Pointed at a folder of four client Docs, the audit Sheet comes back like this:

DocWordsSentencesReadabilityLink
Onboarding guide1,2409664(link)
Q1 proposal — Harbour Co3,81014238(link)
Service overview6205171(link)
Case study — Lumen Ltd2,05011052(link)

Sort by Readability and the Q1 proposal jumps out at 38 — long sentences, hard going — while the service overview at 71 reads cleanly. That is the cue for where editing effort should go.

Run it

This is an on-demand audit, not a scheduled one. Run it from the editor:

  1. Add a small wrapper that passes your real IDs, since the editor cannot call a function with arguments directly:
function runAudit() {
  auditDocsInFolder('1abcFolderId', '1abcAuditSheetId');
}
  1. Select runAudit and click Run.
  2. Approve the Drive, Docs, and spreadsheet authorisation prompt the first time.
  3. Open the audit Sheet to read the report.

Watch out for

  • The readability score is a simplification. The true Flesch formula also weights syllables per word; this version uses only sentence length, which tracks the real score closely but is not identical.

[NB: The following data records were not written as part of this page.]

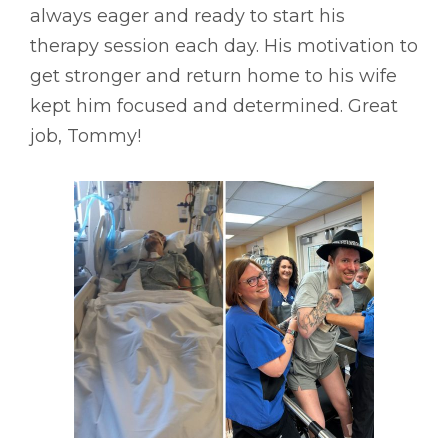
always eager and ready to start his
therapy session each day. His motivation to
get stronger and return home to his wife
kept him focused and determined. Great
job, Tommy!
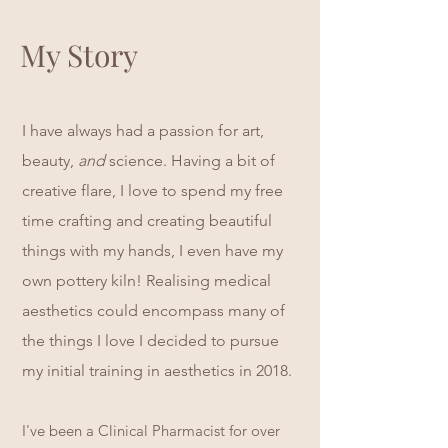
My Story
I have always had a passion for art,
beauty,
and
science. Having a bit of
creative flare, I love to spend my free
time crafting and creating beautiful
things with my hands, I even have my
own pottery kiln! Realising medical
aesthetics could encompass many of
the things I love I decided to pursue
my initial training in aesthetics in 2018.
I've
been a Clinical Pharmacist for over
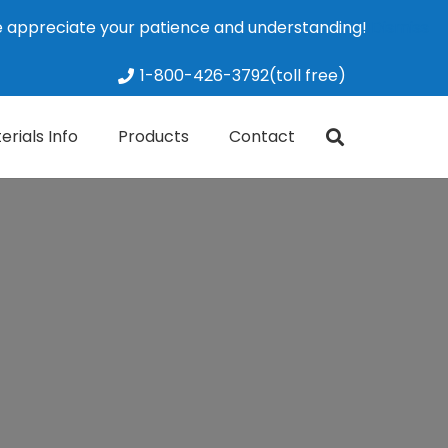
We appreciate your patience and understanding!
Dismiss
1-800-426-3792(toll free)
erials Info
Products
Contact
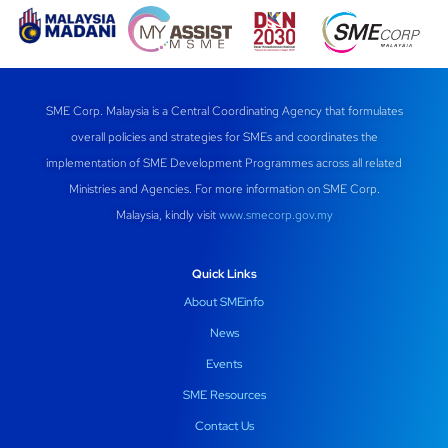
c
at
e
k
ail
e
s
gr
e
b
A
a
dI
SME Corp. Malaysia is a Central Coordinating Agency that formulates
o
p
m
n
overall policies and strategies for SMEs and coordinates the
o
p
implementation of SME Development Programmes across all related
k
Ministries and Agencies. For more information on SME Corp.
Malaysia, kindly visit
www.smecorp.gov.my
Quick Links
About SMEinfo
News
Events
SME Resources
Contact Us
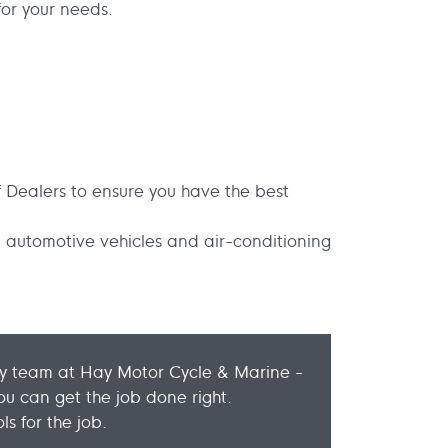
or your needs.
 Dealers to ensure you have the best
 automotive vehicles and air-conditioning
dly team at Hay Motor Cycle & Marine -
u can get the job done right.
s for the job.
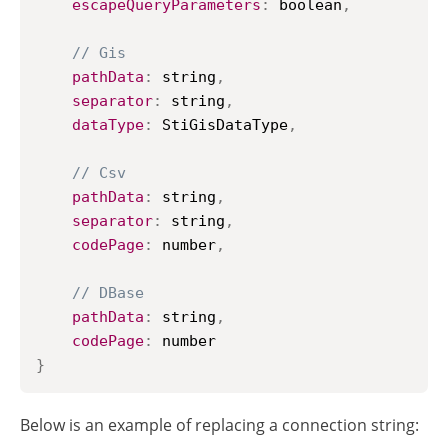
escapeQueryParameters
:
 boolean
,
// Gis
pathData
:
 string
,
separator
:
 string
,
dataType
:
StiGisDataType
,
// Csv
pathData
:
 string
,
separator
:
 string
,
codePage
:
 number
,
// DBase
pathData
:
 string
,
codePage
:
}
Below is an example of replacing a connection string:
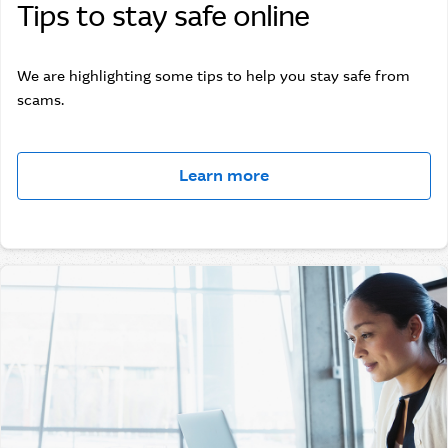
Tips to stay safe online
We are highlighting some tips to help you stay safe from
scams.
Learn more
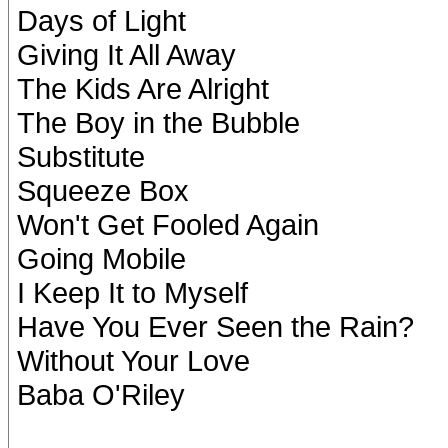
Days of Light
Giving It All Away
The Kids Are Alright
The Boy in the Bubble
Substitute
Squeeze Box
Won't Get Fooled Again
Going Mobile
I Keep It to Myself
Have You Ever Seen the Rain?
Without Your Love
Baba O'Riley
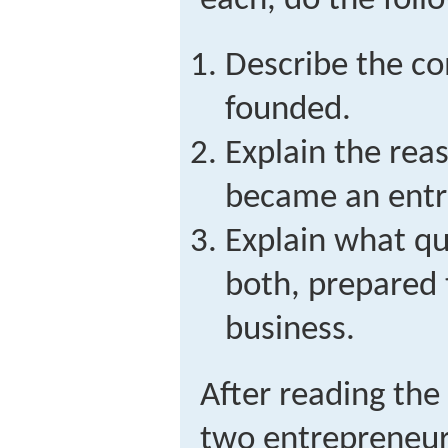
each, do the foll
Describe the co
founded.
Explain the rea
became an entr
Explain what qu
both, prepared t
business.
After reading the
two entrepreneur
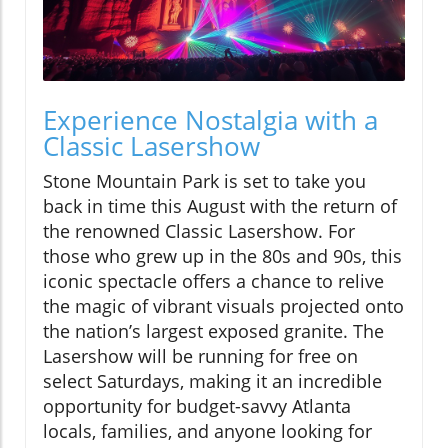
Experience Nostalgia with a
Classic Lasershow
Stone Mountain Park is set to take you
back in time this August with the return of
the renowned Classic Lasershow. For
those who grew up in the 80s and 90s, this
iconic spectacle offers a chance to relive
the magic of vibrant visuals projected onto
the nation’s largest exposed granite. The
Lasershow will be running for free on
select Saturdays, making it an incredible
opportunity for budget-savvy Atlanta
locals, families, and anyone looking for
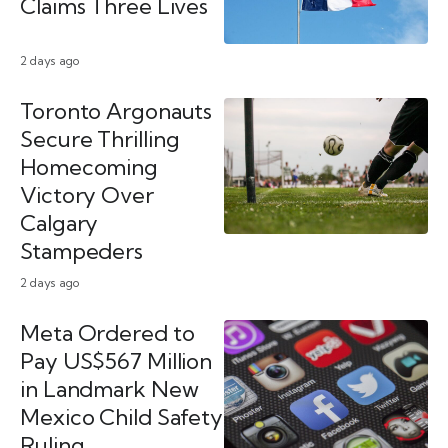
Claims Three Lives
2 days ago
Toronto Argonauts
Secure Thrilling
Homecoming
Victory Over
Calgary
Stampeders
2 days ago
Meta Ordered to
Pay US$567 Million
in Landmark New
Mexico Child Safety
Ruling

Treat it as a relative guide, not an exact grade.
  • Sentence counting is naive. Abbreviations like “e.g.” or “Inc.” each add a false sentence break, which slightly inflates the readability score for Docs full of them.
  • Word counting includes everything in the body — headings, captions, table cells — but not text inside the header, footer, or footnotes, which getBody().getText() does not return.
  • Opening every Doc in a large folder is slow. A few hundred Docs can push the run past the six-minute execution limit; audit in sub-folders if you hit it.
  • The audit Sheet is cleared on every run. Keep this report in its own Sheet so nothing else gets wiped.